A passionately political great-grandmother, who spent her life helping others, will be missed by many.
Wendy Gray died peacefully at home on Monday, May 1, aged 79, after battling cancer for three years.
It is impossible to count the number of people that Wendy has helped in her life. She will be missed by so manyJade Gray, Wendy’s daughter in law
Her daughter, Nicola Chapman, 53, said: “She touched so many people’s lives, it’s unbelievable.”
Jade Gray, Wendy’s daughter in law, described her as ‘an immensely strong lady, hugely generous and quite fiesty’.
Born into a politically active family in Purley in 1938, to a British mother and Swiss father, Wendy spent her formative years in Switzerland before returning to England aged 12 to attend Byculla boarding school in Hampshire.
She trained as a nurse at Sussex County Hospital and retained a ‘great love of nursing’ all her life.
In the 1960s, Wendy inherited from her mother a guest house on Lancing seafront, Mount Hermon, which she transformed into a refuge for female victims of domestic violence – a ‘groundbreaking’ move at a time when this issue was only just coming to the fore.
Jade said: “She offered them love, support and counsel in a safe environment with their children.
“Many of them will remember her support in helping them create a new positive life with homes and employment.”

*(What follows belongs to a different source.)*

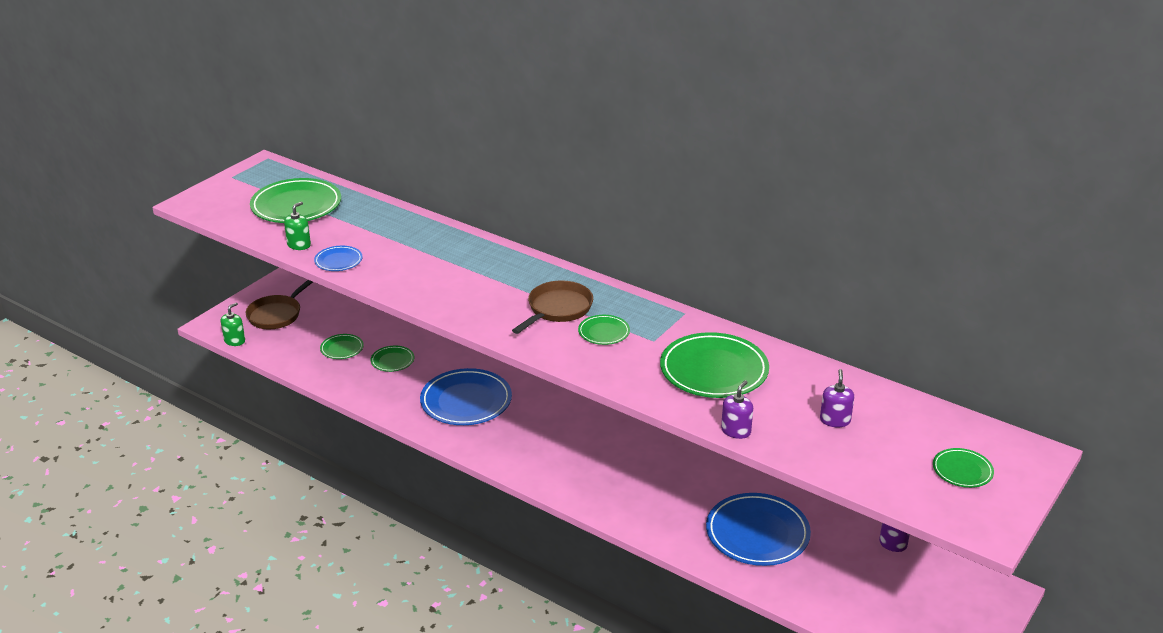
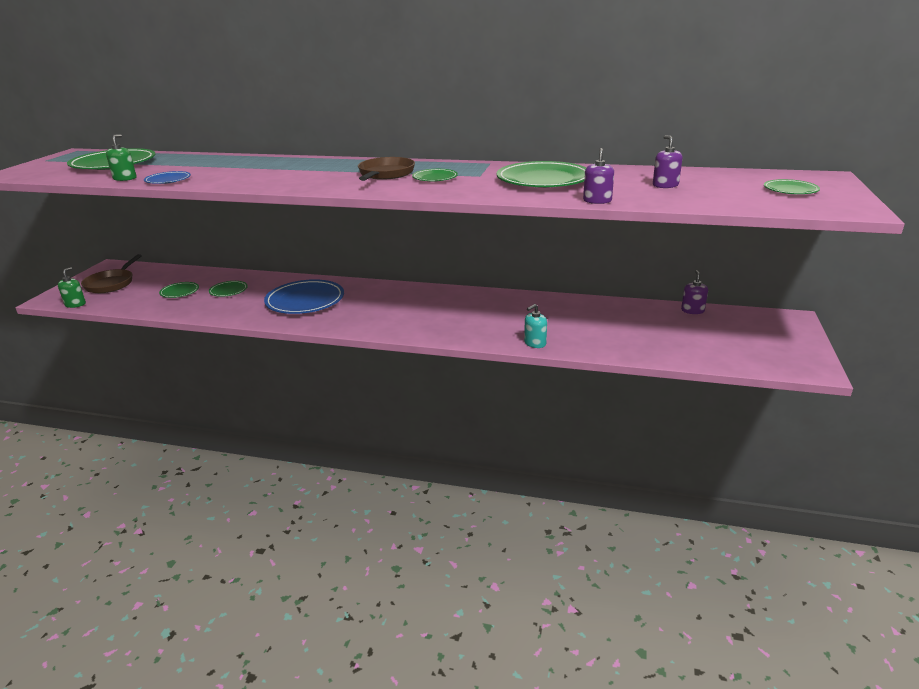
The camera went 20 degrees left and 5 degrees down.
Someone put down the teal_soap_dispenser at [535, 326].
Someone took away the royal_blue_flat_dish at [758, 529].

She ‘never missed a day’ at Mount Hermon, including when it later became a care home and then a dementia care home.
Described by parliamentary candidate Tim Loughton as ‘a great stalwart of the local Conservative Party’, Jade recalls that when Wendy met her political role model Margaret Thatcher at Arundel Castle, she burst into tears with emotion.
Wendy was a member of Adur District Council and became the chairman of Lancing Parish Council, a role she took ‘great pride’ in.
Mr Loughton said: “Lancing has lost a great champion.”
She brought many other local people into politics, he added, as well as initiating community activities and events on Lancing Beach Green, including planting the Lancing rowing boat and refurbishing the bandstand.
Ann Bridges, the current chair of Adur District Council, said Wendy was influential in her joining the Conservatives.
Wendy had two children – Mark Gray, 52, and Nicola Chapman – with her husband Robert Gray.
She also leaves three grandchildren and a great-grandchild, aged five.
“It is impossible to count the number of people that Wendy has helped in her life,” Jade said.
“She will be missed by so many.”
Her funeral, at which she had requested that everybody wears blue, will be held at Worthing Crematorium on Monday, May 22, at 1.40pm
There will also be a stop off outside of Mount Hermon at 1.10pm, where people are invited to gather and pay their respects.